Opyl Limited
- Company type: Public company
- Traded as: ASX: OPL
- Industry: Clinical trial recruitment, AI predictive technologies
- Founded: 2013
- Headquarters: Melbourne, Australia
- Key people: Michelle Gallaher CEO
- Website: opyl.ai

= Opyl =

Opyl is a Melbourne-based company listed on the Australian Securities Exchange that applies artificial intelligence to improving clinical trial efficiencies. The company has two key platforms: Opin (www.opin.ai) a global clinical trial recruitment platform and service as well as TrialKey a Saas software as a service platform (www.trialkey.ai) that predicts and designs optimized clinical trial protocols (plans), reducing the risk of failure and improving a return on investment in new and emerging medicines, devices, and diagnostics..

Opyl (ASX:OPL) is a rebrand and strategic realignment from a former company known as ShareRoot (ASX:SRO), a US-based martech platform that secured rights to user-generated content on social media, predominantly used by big brands that collaborated with influencers.

Before going public in 2016, ShareRoot had previously participated in 500 Startups batch 8 and raised a round of angel investing.

ShareRoot was rebranded to Opyl in 2020 to work on technology to support the health and life sciences sector.

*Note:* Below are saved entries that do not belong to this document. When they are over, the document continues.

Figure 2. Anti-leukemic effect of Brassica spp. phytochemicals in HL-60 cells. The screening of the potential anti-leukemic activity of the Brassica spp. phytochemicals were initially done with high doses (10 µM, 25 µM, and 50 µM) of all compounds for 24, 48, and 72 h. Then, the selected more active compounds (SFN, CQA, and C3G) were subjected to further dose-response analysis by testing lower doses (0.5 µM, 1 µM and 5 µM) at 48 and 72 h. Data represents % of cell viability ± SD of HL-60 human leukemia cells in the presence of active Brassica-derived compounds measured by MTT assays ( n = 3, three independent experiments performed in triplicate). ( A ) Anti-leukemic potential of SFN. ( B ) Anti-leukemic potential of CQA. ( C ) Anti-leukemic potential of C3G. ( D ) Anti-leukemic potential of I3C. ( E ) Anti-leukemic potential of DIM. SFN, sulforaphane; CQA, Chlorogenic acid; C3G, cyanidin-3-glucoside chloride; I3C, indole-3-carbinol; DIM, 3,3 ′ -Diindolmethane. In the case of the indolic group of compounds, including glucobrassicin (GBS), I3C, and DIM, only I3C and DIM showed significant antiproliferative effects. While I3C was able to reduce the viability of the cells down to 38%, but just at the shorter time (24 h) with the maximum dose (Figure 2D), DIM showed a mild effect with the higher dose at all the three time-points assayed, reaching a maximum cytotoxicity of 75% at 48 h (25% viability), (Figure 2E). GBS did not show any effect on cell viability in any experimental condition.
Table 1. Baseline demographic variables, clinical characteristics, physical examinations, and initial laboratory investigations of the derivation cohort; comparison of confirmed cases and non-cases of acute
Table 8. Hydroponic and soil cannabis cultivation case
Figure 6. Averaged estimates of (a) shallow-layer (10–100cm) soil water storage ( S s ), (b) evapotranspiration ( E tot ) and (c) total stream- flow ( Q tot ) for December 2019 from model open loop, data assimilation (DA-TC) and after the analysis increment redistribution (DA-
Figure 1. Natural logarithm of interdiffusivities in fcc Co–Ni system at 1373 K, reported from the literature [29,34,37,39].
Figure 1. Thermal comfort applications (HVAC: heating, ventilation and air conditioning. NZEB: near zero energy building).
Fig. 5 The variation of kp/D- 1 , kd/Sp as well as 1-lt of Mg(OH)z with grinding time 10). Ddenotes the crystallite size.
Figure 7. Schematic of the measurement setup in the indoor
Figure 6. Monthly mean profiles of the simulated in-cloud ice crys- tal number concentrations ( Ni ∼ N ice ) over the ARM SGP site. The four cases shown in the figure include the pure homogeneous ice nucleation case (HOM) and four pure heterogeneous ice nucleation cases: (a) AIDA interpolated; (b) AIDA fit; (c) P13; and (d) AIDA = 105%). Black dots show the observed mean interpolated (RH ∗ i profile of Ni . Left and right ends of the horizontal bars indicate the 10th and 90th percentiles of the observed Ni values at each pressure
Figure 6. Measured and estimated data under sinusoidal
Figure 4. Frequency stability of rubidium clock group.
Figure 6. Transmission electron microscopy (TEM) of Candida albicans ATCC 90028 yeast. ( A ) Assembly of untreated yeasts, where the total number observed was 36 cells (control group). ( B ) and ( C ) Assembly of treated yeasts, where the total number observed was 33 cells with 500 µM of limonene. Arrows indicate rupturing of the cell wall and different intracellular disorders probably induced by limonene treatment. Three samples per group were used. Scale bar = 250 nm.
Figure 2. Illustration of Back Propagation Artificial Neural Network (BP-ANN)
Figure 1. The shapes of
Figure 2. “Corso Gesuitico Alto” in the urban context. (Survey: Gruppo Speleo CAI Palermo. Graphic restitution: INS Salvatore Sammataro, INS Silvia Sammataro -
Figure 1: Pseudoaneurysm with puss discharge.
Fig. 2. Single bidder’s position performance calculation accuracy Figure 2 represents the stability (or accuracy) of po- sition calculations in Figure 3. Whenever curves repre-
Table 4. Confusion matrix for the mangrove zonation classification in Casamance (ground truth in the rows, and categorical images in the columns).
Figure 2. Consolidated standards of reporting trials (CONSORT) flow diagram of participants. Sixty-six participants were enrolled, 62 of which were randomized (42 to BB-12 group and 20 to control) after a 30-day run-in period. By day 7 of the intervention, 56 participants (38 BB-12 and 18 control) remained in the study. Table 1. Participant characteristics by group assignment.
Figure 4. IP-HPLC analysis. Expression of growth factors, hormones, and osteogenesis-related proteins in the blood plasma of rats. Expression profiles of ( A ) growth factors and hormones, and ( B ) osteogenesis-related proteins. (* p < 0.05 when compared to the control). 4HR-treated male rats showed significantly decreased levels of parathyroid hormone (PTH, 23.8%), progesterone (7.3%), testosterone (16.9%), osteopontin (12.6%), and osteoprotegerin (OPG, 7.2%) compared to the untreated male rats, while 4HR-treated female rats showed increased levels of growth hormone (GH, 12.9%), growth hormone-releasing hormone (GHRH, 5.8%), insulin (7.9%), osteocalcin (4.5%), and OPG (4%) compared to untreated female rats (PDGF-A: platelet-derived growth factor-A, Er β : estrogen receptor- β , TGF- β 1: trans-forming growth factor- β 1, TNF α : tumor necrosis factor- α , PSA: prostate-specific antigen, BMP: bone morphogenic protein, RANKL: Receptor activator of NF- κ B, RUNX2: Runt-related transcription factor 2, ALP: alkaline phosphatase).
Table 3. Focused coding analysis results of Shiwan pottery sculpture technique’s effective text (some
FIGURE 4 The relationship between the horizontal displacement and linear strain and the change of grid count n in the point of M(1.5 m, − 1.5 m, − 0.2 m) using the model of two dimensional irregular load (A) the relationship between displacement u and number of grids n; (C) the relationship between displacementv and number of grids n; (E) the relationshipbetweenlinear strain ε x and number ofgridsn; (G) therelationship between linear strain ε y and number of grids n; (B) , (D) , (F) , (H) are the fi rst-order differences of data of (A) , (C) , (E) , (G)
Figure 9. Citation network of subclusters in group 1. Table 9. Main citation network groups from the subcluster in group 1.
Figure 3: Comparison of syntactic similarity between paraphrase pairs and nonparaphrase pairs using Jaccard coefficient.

Opyl launched its first AI-enabled digital health platform Opin.ai in May 2020, recruiting patients into clinical trials via precision social media and digital platform that is HIPAA certified and compliant, providing a patient-led experience, and changing the way trials are traditionally recruited via doctor-led referrals. Opin is a global multi-language clinical trial recruitment platform that leverages social media and digital communities to find, engage with and recruit participants for clinical trials and studies. Opyl's second AI-enabled platform is TrialKey, a clinical trial protocol design and prediction software (Saas) that is in advanced development and preparing to launch as decision support for investors and fund managers in the lifesciences sector and then later with a second launch to clinical operations and CRO (contract research organisations).